_DIRECTIONS FOR THIS TASK_.
Please report, as a single number, how many lines in the entries include the string "rule".

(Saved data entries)

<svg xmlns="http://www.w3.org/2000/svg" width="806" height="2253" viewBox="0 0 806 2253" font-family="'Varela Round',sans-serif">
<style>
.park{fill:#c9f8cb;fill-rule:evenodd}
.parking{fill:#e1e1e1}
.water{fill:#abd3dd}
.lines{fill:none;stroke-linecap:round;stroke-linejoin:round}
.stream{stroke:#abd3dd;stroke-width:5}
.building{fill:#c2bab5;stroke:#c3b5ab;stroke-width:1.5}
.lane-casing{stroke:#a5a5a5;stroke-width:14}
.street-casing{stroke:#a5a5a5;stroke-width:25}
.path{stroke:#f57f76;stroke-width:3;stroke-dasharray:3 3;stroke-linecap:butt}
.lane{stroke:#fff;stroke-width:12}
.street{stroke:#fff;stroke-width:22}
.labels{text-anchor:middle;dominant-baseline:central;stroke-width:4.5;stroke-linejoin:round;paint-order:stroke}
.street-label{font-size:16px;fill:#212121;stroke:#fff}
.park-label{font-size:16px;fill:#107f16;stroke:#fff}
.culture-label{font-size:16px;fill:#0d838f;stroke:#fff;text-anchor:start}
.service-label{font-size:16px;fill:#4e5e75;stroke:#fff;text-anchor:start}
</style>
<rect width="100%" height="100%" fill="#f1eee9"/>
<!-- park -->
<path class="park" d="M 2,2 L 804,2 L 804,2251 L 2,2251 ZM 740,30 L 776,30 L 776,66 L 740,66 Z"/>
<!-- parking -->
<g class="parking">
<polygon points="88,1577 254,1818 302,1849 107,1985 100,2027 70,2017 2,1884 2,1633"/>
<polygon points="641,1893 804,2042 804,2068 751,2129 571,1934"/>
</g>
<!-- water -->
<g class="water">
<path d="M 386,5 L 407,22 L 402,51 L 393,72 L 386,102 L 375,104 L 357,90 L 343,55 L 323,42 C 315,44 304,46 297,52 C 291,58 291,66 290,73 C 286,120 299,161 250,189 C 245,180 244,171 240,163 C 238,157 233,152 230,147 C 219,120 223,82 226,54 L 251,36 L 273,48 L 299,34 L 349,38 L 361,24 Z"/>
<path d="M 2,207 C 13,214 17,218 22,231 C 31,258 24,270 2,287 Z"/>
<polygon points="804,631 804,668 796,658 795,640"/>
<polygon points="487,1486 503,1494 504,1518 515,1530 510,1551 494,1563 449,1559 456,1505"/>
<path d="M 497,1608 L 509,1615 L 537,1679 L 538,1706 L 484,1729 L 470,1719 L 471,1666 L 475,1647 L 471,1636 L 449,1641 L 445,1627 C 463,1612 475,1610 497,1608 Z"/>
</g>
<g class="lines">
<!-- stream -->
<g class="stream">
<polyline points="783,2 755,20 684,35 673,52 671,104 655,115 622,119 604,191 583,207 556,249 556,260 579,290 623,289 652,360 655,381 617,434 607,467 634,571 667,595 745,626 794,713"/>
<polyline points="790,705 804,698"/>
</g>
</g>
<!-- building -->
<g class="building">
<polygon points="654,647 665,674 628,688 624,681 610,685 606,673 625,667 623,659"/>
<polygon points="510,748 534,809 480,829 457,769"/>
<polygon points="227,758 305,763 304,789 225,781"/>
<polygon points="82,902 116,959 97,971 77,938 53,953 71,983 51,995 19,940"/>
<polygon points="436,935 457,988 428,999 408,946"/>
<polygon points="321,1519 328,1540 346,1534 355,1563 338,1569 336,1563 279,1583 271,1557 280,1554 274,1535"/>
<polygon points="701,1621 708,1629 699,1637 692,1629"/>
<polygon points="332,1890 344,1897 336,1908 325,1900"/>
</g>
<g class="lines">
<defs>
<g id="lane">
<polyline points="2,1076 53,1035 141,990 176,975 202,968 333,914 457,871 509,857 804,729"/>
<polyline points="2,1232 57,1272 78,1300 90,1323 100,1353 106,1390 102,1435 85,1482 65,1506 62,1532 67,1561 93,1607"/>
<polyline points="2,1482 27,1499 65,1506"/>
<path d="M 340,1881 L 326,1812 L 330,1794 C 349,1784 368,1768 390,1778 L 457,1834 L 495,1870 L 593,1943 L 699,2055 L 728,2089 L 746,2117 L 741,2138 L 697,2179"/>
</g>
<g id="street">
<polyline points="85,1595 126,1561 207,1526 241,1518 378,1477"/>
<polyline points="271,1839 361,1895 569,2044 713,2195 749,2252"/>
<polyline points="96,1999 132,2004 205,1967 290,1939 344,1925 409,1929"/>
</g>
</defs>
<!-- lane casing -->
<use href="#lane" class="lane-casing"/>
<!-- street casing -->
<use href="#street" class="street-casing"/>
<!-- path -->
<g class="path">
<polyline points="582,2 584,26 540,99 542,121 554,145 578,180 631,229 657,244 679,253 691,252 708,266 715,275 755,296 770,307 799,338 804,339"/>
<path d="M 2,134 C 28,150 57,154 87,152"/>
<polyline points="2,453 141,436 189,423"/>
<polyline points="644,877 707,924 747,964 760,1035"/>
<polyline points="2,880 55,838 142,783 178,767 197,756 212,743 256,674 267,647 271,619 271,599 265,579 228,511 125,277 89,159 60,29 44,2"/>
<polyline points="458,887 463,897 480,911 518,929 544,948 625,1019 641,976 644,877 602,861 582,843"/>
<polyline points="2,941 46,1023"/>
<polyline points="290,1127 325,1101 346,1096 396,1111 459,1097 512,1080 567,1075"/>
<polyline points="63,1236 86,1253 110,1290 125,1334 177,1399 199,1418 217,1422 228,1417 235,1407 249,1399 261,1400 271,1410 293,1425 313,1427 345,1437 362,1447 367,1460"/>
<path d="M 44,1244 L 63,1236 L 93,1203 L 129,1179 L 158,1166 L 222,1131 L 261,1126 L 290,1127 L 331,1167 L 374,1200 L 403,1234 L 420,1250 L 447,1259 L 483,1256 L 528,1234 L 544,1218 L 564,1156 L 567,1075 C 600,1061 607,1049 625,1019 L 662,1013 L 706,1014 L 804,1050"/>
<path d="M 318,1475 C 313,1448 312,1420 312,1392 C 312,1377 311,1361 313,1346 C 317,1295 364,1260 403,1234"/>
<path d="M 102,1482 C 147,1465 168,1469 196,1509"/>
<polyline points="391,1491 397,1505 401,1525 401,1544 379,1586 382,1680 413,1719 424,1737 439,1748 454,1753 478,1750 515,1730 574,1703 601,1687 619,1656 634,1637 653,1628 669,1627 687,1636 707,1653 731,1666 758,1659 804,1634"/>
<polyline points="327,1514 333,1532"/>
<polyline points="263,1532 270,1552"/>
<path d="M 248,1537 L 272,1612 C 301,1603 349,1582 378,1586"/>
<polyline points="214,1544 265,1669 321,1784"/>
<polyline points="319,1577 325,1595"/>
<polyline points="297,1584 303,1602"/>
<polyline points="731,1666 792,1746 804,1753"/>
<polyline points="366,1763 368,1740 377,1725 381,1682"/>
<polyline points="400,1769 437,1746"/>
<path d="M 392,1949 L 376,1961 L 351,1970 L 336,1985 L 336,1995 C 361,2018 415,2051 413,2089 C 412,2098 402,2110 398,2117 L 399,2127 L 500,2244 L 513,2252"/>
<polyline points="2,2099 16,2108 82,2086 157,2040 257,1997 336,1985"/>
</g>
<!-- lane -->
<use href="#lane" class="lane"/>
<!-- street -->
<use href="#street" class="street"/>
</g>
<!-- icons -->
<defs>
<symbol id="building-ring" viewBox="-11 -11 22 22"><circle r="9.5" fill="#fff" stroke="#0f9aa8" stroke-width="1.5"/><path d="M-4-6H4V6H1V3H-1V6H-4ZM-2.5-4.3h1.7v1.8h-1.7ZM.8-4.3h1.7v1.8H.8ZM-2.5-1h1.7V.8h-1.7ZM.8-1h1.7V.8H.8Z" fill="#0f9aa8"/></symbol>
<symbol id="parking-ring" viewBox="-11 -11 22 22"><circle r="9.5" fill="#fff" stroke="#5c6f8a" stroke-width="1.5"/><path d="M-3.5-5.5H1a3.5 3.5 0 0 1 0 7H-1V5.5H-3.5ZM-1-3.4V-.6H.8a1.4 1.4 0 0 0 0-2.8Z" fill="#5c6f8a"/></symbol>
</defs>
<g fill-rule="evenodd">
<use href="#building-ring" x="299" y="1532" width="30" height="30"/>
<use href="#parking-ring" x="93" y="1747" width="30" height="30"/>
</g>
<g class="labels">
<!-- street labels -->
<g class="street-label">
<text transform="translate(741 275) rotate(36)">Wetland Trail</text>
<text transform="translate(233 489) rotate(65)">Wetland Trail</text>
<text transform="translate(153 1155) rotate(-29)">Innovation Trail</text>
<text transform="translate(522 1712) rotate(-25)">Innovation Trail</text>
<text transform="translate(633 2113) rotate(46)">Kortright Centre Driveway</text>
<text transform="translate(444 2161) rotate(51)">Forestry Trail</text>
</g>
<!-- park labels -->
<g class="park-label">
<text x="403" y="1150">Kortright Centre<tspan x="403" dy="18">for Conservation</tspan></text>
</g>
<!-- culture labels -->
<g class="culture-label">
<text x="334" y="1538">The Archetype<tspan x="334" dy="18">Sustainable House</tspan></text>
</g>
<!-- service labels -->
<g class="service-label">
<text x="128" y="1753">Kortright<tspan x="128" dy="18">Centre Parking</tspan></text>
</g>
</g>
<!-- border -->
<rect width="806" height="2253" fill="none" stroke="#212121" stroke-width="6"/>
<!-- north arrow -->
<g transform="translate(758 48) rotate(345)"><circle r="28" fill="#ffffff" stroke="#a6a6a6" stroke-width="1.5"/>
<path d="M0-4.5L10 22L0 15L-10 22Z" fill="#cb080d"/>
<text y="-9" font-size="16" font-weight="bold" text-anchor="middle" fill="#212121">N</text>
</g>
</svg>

_WRITTEN REPLY_.
2